Segundo a premiê, houve um problema de compreensão e comunicação em torno da iniciativa de alguns Estados europeus — que, relembrou, não deve ser interpretada em chave “anti‑americana”. É preciso, disse Meloni, retomar o diálogo para evitar uma escalada: “Há que se recuperar as bases do entendimento e não transformar uma medida de segurança num instrumento de retaliação comercial”.
Na sua leitura, que reflete uma preocupação de alicerces diplomáticos frágeis, a atenção americana ao Ártico é legítima e estratégica. “Compartilho a preocupação que o presidente dos EUA atribui ao Ártico, uma área onde convém prevenir a excessiva ingerência de atores potencialmente hostis”, afirmou. Nesse prisma, Meloni interpretou o envio de contingentes por alguns países europeus como uma ação voltada a reforçar a segurança regional.
Do ponto de vista italiano, a chefe do governo reiterou que Roma foi convidada a integrar o Board of Peace para a Gaza. “Fomos convidados e acreditamos poder desempenhar um papel de relevo.
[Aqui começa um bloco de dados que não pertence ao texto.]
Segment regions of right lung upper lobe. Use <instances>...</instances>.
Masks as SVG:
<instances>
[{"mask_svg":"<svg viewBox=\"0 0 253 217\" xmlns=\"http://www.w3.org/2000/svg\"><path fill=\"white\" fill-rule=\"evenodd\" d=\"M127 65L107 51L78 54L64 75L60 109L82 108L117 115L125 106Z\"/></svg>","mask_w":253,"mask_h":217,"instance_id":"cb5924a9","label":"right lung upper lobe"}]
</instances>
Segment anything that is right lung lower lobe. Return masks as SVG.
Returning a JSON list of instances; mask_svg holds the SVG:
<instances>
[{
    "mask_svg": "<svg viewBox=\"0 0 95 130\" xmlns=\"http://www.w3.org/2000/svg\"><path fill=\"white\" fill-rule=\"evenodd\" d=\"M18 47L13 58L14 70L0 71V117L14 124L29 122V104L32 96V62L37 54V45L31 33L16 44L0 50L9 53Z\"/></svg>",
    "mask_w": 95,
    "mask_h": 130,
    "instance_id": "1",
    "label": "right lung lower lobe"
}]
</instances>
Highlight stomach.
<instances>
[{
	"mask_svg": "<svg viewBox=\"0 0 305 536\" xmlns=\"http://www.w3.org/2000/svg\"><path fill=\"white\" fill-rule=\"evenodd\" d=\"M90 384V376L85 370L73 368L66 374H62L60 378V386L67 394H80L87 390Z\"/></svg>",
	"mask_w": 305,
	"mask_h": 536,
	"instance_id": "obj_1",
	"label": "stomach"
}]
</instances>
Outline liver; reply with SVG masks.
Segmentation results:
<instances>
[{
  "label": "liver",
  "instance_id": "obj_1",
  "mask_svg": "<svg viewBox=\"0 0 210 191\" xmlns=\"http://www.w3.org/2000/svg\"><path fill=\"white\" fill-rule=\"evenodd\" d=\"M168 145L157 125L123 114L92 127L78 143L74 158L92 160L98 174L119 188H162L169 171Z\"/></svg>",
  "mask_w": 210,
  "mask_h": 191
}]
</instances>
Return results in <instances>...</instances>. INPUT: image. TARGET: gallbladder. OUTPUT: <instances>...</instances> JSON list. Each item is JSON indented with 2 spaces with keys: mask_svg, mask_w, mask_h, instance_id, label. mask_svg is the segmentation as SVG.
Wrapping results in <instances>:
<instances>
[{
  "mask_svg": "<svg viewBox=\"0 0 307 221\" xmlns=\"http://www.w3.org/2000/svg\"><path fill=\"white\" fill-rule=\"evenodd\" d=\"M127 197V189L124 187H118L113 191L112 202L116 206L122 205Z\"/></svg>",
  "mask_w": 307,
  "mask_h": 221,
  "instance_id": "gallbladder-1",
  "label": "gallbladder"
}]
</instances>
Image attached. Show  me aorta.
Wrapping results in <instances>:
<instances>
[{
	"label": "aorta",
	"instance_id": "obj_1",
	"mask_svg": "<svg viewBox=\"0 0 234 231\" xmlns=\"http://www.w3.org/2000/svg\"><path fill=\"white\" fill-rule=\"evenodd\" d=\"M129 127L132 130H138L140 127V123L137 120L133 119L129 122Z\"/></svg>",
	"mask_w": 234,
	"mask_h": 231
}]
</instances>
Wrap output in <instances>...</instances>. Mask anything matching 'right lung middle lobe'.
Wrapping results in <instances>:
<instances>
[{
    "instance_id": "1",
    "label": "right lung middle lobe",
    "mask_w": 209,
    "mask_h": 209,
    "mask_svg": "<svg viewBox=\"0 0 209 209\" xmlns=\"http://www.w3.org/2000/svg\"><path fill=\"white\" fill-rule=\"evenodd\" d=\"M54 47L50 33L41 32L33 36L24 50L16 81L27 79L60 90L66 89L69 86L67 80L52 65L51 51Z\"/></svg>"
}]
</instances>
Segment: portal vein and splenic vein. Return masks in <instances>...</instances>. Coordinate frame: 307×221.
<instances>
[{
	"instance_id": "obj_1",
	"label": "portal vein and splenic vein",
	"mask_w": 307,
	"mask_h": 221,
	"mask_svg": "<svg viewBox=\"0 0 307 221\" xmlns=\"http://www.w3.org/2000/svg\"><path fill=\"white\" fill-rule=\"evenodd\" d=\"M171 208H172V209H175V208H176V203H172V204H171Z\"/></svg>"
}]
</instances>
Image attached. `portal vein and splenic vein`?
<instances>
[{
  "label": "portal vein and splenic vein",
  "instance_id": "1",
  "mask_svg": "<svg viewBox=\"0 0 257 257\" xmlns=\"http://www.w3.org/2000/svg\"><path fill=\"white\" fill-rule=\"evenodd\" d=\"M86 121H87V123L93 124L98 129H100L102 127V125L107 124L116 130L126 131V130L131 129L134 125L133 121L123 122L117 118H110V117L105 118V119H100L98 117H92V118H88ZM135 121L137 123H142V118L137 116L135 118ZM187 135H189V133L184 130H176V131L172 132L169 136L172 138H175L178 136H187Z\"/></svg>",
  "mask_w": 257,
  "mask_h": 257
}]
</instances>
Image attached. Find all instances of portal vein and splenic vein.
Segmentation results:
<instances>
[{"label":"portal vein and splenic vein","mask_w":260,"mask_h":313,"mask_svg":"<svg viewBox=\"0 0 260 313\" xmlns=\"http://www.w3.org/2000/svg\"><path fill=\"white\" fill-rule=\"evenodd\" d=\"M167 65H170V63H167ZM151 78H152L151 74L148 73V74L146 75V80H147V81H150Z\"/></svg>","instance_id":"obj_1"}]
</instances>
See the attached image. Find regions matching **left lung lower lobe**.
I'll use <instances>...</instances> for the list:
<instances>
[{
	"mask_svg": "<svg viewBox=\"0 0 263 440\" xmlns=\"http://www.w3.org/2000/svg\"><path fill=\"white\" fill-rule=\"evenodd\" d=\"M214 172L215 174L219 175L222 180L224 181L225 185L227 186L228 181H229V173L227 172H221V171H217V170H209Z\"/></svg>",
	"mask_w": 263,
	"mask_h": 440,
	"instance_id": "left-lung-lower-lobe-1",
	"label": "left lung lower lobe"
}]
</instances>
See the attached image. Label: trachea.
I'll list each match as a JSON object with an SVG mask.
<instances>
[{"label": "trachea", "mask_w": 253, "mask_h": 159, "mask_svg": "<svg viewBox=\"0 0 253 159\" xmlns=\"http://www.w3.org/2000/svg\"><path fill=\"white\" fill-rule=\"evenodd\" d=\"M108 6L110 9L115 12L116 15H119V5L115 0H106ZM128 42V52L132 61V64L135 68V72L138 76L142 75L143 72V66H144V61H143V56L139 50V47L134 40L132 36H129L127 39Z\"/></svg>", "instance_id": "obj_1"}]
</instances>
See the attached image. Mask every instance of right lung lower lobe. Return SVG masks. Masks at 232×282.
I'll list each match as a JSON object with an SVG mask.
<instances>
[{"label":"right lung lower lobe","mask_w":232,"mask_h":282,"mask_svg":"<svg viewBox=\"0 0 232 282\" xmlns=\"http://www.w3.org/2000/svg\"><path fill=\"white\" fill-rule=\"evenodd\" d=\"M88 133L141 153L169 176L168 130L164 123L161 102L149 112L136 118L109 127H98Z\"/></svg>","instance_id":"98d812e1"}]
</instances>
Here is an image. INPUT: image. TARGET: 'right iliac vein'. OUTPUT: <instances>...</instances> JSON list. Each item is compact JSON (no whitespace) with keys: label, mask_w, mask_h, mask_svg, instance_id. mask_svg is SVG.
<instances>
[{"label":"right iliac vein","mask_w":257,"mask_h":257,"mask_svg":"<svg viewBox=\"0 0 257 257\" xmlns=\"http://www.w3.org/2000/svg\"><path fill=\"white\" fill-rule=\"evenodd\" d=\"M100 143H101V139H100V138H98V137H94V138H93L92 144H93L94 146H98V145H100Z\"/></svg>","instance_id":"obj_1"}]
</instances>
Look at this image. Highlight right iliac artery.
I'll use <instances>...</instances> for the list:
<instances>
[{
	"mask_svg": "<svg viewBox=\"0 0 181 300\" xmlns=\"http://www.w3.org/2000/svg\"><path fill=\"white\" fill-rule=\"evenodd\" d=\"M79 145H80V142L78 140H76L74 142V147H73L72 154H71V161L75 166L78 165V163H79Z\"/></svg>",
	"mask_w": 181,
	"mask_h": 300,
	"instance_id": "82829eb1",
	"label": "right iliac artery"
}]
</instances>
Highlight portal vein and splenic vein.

Estamos prontos a contribuir na construção de um plano de paz”, disse, posicionando a Itália como um ator com relações sólidas com as partes regionais e com capacidade de agir como mediador pragmático.
Sobre a agenda doméstica, Meloni abordou o novo decreto de segurança. Conforme expôs, a segurança será um dos focos do ano e já antes do Natal ela havia se reunido com o ministro Piantedosi para delinear um provimento amplo, com prioridades como a repressão às baby gangs. O trabalho legislativo prossegue: haverá uma reunião para consolidar propostas da maioria, embora a primeira-ministra não garanta que o texto esteja pronto para o próximo Conselho de Ministros.
A visita a Seul encerra a missão asiática da premiê, que passou pelo Sultanato de Omã e pelo Japão. Em Seul, Meloni foi recebida na Air Base pelo vice‑ministro dos Negócios Estrangeiros Kim Jina, pelo embaixador da Coreia do Sul em Itália Kim Choon‑Goo e pela embaixadora italiana em Seul, Emilia Gatto. Está previsto, para 19 de janeiro, um encontro bilateral com o presidente sul‑coreano Lee Jae‑myung.
Do meu ponto de vista, como analista, há aqui um movimento decisivo no tabuleiro: a combinação entre preocupações regionais no Ártico, gestos de presença militar europeia e tensões comerciais forma um cenário de tectônica de poder que exige negociação refinada. A resposta política deve preferir a diplomacia de arquitetura — reconectar canais, clarear intenções e evitar medidas que transformem medidas de segurança em armas econômicas. Esse é o caminho para preservar a estabilidade das relações entre aliados e prevenir a erosão dos alicerces da cooperação transatlântica.